Ils s'aimèrent en douceur, en folie, en abandon total, ils s'aimèrent dans la fougue et les tâtonnements émerveillés et curieux de la jeunesse, dans leur trouble et leur angoisse, et le petit matin les éveilla au son d'une musique martiale qu'ils apprendraient à connaître très vite.
Jonathan se faufila rapidement dans le placard.
La couturière Louise Tossat arriva peu avant midi chargée d'une ribambelle de chapeaux. Sa mère tenta d'assister aux essais et subit la première rebuffade agressive de sa vie de mère.
Mathilde osa la confiance. Sans cesse en bute aux sollicitations maternelles, ne pouvant faire un pas chez elle sans croiser un militaire honni, entendre des ordres et des claquements de bottes, elle avait parcouru la matinée comme un chemin de croix, dans un état d'énervement proche des larmes. Fuir en compagnie de Jonathan devint une idée fixe et à part cette jeune femme, qui pouvait-elle solliciter pour les aider ? Elle supplia Louise Tossat, les larmes aux yeux, de leur trouver une planque quelconque, faisant surgir la tête de Jonathan du placard à falbalas. Louise éclata de rire. Et promit de s'en occuper.
Elle reviendrait le plus tôt possible avec la nouvelle jupe-culotte qu'elle avait quasiment terminée. Elle y avait travaillé toute la nuit, précisa-t-elle.
Le dîner fut un pensum. Mathilde avait usé de soudaines fringales pour subtiliser de la nourriture à n'importe quel moment de la journée. Etait-elle surveillée ? Le colonel continuait de l'observer avec une attention qui s'apparentait de plus en plus à de la suspicion. Il avait demandé des nouvelles de « ce jeune homme, qu'est-il devenu ? Un Anglais m'a dit votre père ? Un Jonathan ? » On lui avait affirmé qu'il était parti. Le doute avait dessiné sur ses lèvres un sillon sardonique qui effrayait Mathilde. Avait-il deviné ?
Henri était à nouveau là, verbeux et bravache.
Le soir même, lorsque chaque convive se fut retiré, elle retrouva Jonathan.
Etait-ce le désir ou la détresse qui les projetait l'un contre l'autre avec avidité ? Ou bien étaient-ils déjà tombés en amour par quelque sortilège dont la jeunesse possède le secret ?
Fiévreusement, ils arrachèrent leurs vêtements, jupe, pantalon, ceinture, corset.
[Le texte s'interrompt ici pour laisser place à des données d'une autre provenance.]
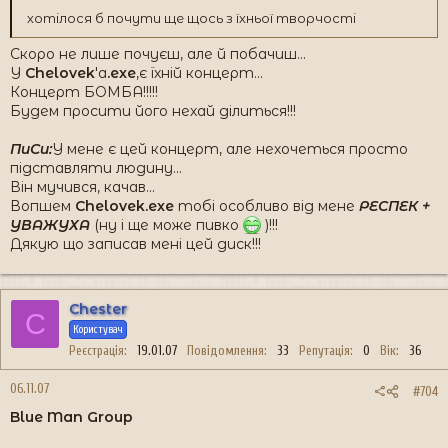
хотілося б почути ще щось з їхньої творчості
Скоро не лише почуєш, але й побачиш...
У
Chelovek
'a
.exe
,є їхній концерт...
Концерт БОМБА!!!!!
Будем просити його нехай ділиться!!!
ПиСи:
У мене є цей концерт, але нехочеться просто
підставляти людину...
Він мучився, качав...
Вопшем
Chelovek.exe
тобі особливо від мене
РЕСПЕК +
УВАЖУХА
(ну і ще може пивко
)!!!
Дякую що записав мені цей диск!!!
Chester
C
Користувач
Реєстрація
19.01.07
Повідомлення
33
Репутація
0
Вік
36
06.11.07
#704
Blue Man Group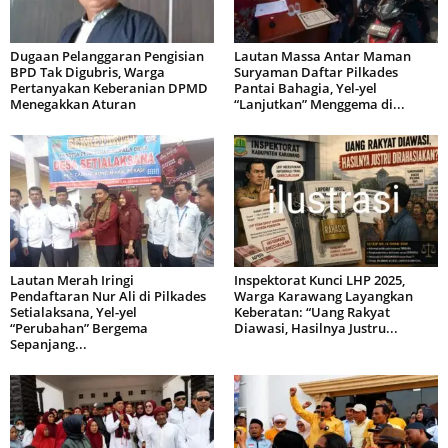
Dugaan Pelanggaran Pengisian
Lautan Massa Antar Maman
BPD Tak Digubris, Warga
Suryaman Daftar Pilkades
Pertanyakan Keberanian DPMD
Pantai Bahagia, Yel-yel
Menegakkan Aturan
“Lanjutkan” Menggema di...
Lautan Merah Iringi
Inspektorat Kunci LHP 2025,
Pendaftaran Nur Ali di Pilkades
Warga Karawang Layangkan
Setialaksana, Yel-yel
Keberatan: “Uang Rakyat
“Perubahan” Bergema
Diawasi, Hasilnya Justru...
Sepanjang...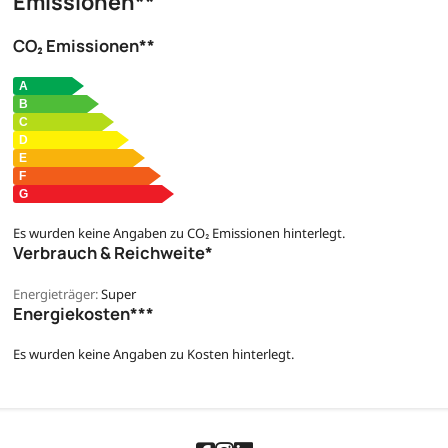
Emissionen**
CO₂ Emissionen**
Es wurden keine Angaben zu CO₂ Emissionen hinterlegt.
Verbrauch & Reichweite*
Energieträger:
Super
Energiekosten***
Es wurden keine Angaben zu Kosten hinterlegt.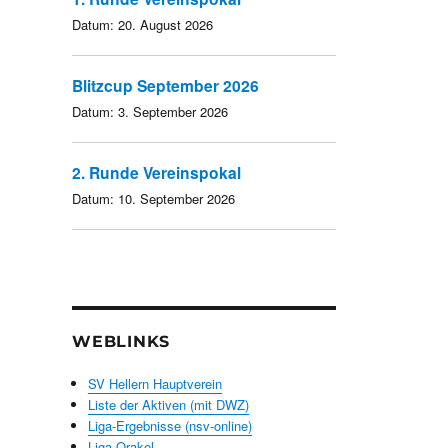
Datum:
20. August 2026
Blitzcup September 2026
Datum:
3. September 2026
2. Runde Vereinspokal
Datum:
10. September 2026
WEBLINKS
SV Hellern Hauptverein
Liste der Aktiven (mit DWZ)
Liga-Ergebnisse (nsv-online)
Liga-Orakel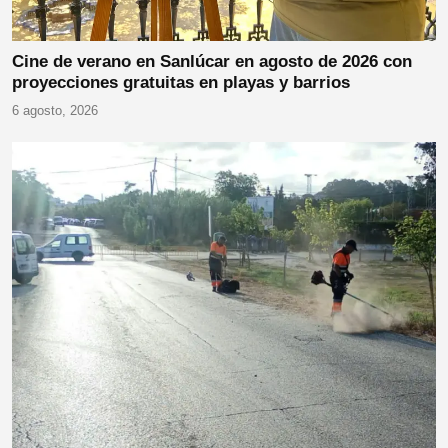
Cine de verano en Sanlúcar en agosto de 2026 con
proyecciones gratuitas en playas y barrios
6 agosto, 2026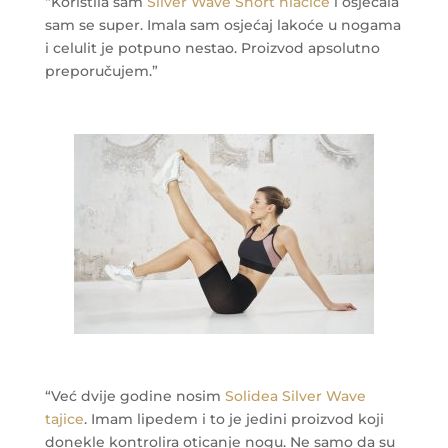
“Koristila sam
Silver Wave Short hlačice
i osjećala
sam se super. Imala sam osjećaj lakoće u nogama
i celulit je potpuno nestao. Proizvod apsolutno
preporučujem.”
“Već dvije godine nosim
Solidea Silver Wave
tajice
. Imam lipedem i to je jedini proizvod koji
donekle kontrolira oticanje nogu. Ne samo da su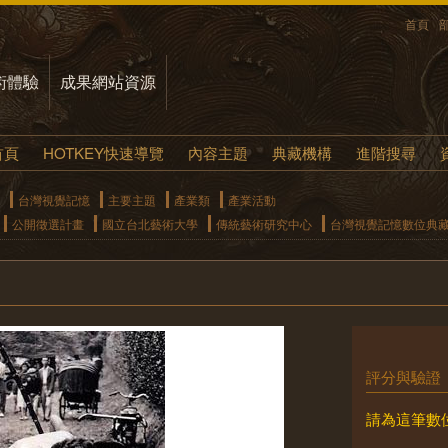
首頁
術體驗
成果網站資源
首頁
HOTKEY快速導覽
內容主題
典藏機構
進階搜尋
台灣視覺記憶
主要主題
產業類
產業活動
公開徵選計畫
國立台北藝術大學
傳統藝術研究中心
台灣視覺記憶數位典
評分與驗證
請為這筆數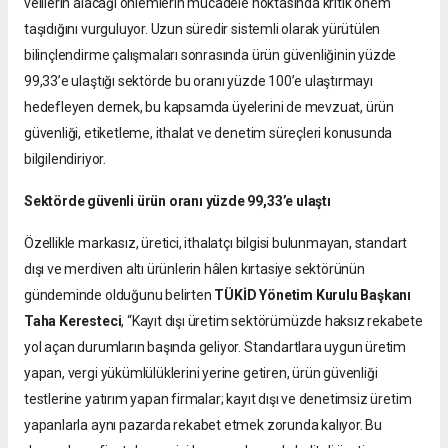
velilerin alacağı önlemlerin mücadele noktasında kritik önem
taşıdığını vurguluyor. Uzun süredir sistemli olarak yürütülen
bilinçlendirme çalışmaları sonrasında ürün güvenliğinin yüzde
99,33’e ulaştığı sektörde bu oranı yüzde 100’e ulaştırmayı
hedefleyen dernek, bu kapsamda üyelerini de mevzuat, ürün
güvenliği, etiketleme, ithalat ve denetim süreçleri konusunda
bilgilendiriyor.
Sektörde güvenli ürün oranı yüzde 99,33’e ulaştı
Özellikle markasız, üretici, ithalatçı bilgisi bulunmayan, standart
dışı ve merdiven altı ürünlerin hâlen kırtasiye sektörünün
gündeminde olduğunu belirten
TÜKİD Yönetim Kurulu Başkanı
Taha Keresteci
, “Kayıt dışı üretim sektörümüzde haksız rekabete
yol açan durumların başında geliyor. Standartlara uygun üretim
yapan, vergi yükümlülüklerini yerine getiren, ürün güvenliği
testlerine yatırım yapan firmalar; kayıt dışı ve denetimsiz üretim
yapanlarla aynı pazarda rekabet etmek zorunda kalıyor. Bu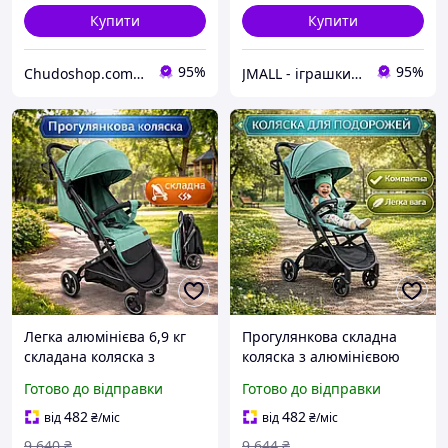
Купити
Купити
95%
95%
Chudoshop.com.ua
JMALL - іграшки та товари для детей
Легка алюмінієва 6,9 кг
Прогулянкова складна
складана коляска з
коляска з алюмінієвою
чохлом на ніжки, Коляска
рамою, Легка маневрена
Готово до відправки
Готово до відправки
для малюків із
коляска з регульованою
підсклянником
спинкою
482
482
від
₴
/міс
від
₴
/міс
9 640
₴
9 644
₴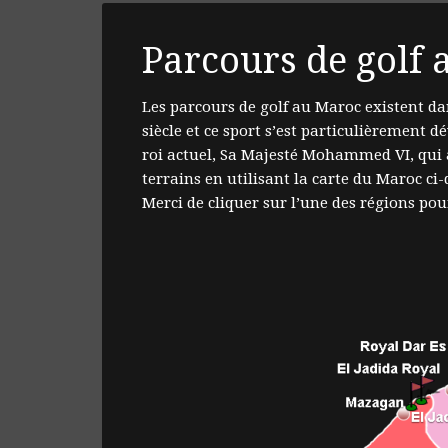
Parcours de golf
Les parcours de golf au Maroc existent d
siècle et ce sport s’est particulièrement d
roi actuel, Sa Majesté Mohammed VI, qui a
terrains en utilisant la carte du Maroc ci-
Merci de cliquer sur l’une des régions pou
Tombés au sol, froissés, mélangés, ils furent aussitôt repoussés du pied par l'un ou l'autre, tandis que les bouches se cherchaient, que les mains couraient sur la peau, avides de découvrir, encore et encore, ce corps mystérieux où engloutir leur soif de vivre envers et contre tout. Les corps s'enlaçaient avant de s'unir, puis, tout doucement les mots s'en mêlaient, des mots murmurés dans des halètements, des mot gémis, des mots doux qui disaient l'espoir et la tendresse.
Et puis soudain un bruit. Un volet claqua, un rire, un crissement dans le jardin. Mathilde détecta soudain la lumière qui filtrait sous la porte. Elle entendit des pas glisser dans le couloir, à peine assourdis. On ne se cachait pas. On s'était immobilisé derrière la porte et on écoutait. Mathilde et Jonathan osaient à peine respirer. Les corps se figèrent, s'éloignèrent en frissonnant, tandis qu'ils tentaient à mi-voix de se rassurer : deux heures avaient sonné, chacun dormait dans la demeure…
Et, à nouveau, ils se cherchaient dans l'ombre.
Le soleil perçait à peine la nuit lorsque des coups bruyants sur la porte de la chambre réveillèrent les deux amants. Des cris, ceux des parents, d'autres en allemand, se confondaient. Son père protestait, le colonel se faisait sarcastique, autoritaire. Jonathan se glissa vivement dans le placard. Les robes de Mathilde, amassées vers le fond, dégoulinaient sur lui en plis souples et soyeux. Cela suffirait-il ?
Mathilde ouvrit la porte, se frotta les yeux comme ensommeillée, questionna son père qui la tira violemment à l'extérieur, hargneux, sans un regard. Les soldats envahirent la chambre. On dépouilla le lit, on observa sous le sommier, le placard fut fouillé, les robes arrachées des cintres et Jonathan extrait sans ménagement, jeté au sol, menotté.
— Vous voyez, mademoiselle, vos problèmes sont résolus, vous pouvez vous fiancer sans regret maintenant.